Work required —
Check each line of the data below for the word "profit", then extract the ones that have it.
BEGIN Provided material
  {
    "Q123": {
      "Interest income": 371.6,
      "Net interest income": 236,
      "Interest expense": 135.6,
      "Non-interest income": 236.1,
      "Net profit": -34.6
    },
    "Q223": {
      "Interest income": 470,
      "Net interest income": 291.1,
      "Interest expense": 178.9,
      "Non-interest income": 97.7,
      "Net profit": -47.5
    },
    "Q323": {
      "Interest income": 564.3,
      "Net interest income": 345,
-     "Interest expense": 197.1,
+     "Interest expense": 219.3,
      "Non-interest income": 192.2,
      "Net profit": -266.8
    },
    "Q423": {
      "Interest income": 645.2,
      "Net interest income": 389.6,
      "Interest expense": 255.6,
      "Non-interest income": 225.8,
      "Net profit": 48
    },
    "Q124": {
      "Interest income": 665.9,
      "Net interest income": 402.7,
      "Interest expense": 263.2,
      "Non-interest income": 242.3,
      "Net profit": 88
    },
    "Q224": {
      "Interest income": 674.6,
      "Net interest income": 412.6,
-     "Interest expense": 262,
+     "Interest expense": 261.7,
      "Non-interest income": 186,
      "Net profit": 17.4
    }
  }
END Provided material
BEGIN Provided material
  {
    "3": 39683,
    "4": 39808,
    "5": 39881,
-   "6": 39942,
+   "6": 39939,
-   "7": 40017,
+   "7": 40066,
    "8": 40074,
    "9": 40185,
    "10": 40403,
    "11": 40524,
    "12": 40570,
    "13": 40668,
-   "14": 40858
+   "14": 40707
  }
END Provided material
Output for this task —
      "Net profit": -34.6
      "Net profit": -47.5
      "Net profit": -266.8
      "Net profit": 48
      "Net profit": 88
      "Net profit": 17.4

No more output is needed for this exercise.